ASSIGNMENT: Every record listed below should be copied exactly.

ENTRIES PROVIDED:
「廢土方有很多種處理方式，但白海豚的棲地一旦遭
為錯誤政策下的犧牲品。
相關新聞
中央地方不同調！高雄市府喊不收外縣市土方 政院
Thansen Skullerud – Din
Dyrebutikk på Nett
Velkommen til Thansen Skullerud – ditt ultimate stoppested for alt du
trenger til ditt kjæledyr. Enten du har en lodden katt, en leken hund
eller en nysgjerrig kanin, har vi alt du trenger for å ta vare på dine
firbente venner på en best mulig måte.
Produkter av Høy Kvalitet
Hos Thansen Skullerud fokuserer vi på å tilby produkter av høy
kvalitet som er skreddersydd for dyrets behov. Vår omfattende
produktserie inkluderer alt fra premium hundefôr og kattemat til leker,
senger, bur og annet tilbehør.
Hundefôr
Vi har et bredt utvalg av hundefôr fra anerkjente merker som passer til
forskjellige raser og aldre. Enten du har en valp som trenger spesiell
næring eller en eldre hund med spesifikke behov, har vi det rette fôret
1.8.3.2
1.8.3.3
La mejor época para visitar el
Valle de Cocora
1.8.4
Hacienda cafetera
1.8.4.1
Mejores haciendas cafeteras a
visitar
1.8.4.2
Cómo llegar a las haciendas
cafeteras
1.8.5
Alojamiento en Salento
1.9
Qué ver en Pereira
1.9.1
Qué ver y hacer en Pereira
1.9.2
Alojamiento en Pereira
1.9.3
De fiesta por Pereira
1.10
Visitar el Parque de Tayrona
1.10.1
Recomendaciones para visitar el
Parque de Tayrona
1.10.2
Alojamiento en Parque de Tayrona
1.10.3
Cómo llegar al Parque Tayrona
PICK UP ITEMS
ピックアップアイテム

EXERCISE RESULT:
「廢土方有很多種處理方式，但白海豚的棲地一旦遭
為錯誤政策下的犧牲品。
相關新聞
中央地方不同調！高雄市府喊不收外縣市土方 政院
Thansen Skullerud – Din
Dyrebutikk på Nett
Velkommen til Thansen Skullerud – ditt ultimate stoppested for alt du
trenger til ditt kjæledyr. Enten du har en lodden katt, en leken hund
eller en nysgjerrig kanin, har vi alt du trenger for å ta vare på dine
firbente venner på en best mulig måte.
Produkter av Høy Kvalitet
Hos Thansen Skullerud fokuserer vi på å tilby produkter av høy
kvalitet som er skreddersydd for dyrets behov. Vår omfattende
produktserie inkluderer alt fra premium hundefôr og kattemat til leker,
senger, bur og annet tilbehør.
Hundefôr
Vi har et bredt utvalg av hundefôr fra anerkjente merker som passer til
forskjellige raser og aldre. Enten du har en valp som trenger spesiell
næring eller en eldre hund med spesifikke behov, har vi det rette fôret
1.8.3.2
1.8.3.3
La mejor época para visitar el
Valle de Cocora
1.8.4
Hacienda cafetera
1.8.4.1
Mejores haciendas cafeteras a
visitar
1.8.4.2
Cómo llegar a las haciendas
cafeteras
1.8.5
Alojamiento en Salento
1.9
Qué ver en Pereira
1.9.1
Qué ver y hacer en Pereira
1.9.2
Alojamiento en Pereira
1.9.3
De fiesta por Pereira
1.10
Visitar el Parque de Tayrona
1.10.1
Recomendaciones para visitar el
Parque de Tayrona
1.10.2
Alojamiento en Parque de Tayrona
1.10.3
Cómo llegar al Parque Tayrona
PICK UP ITEMS
ピックアップアイテム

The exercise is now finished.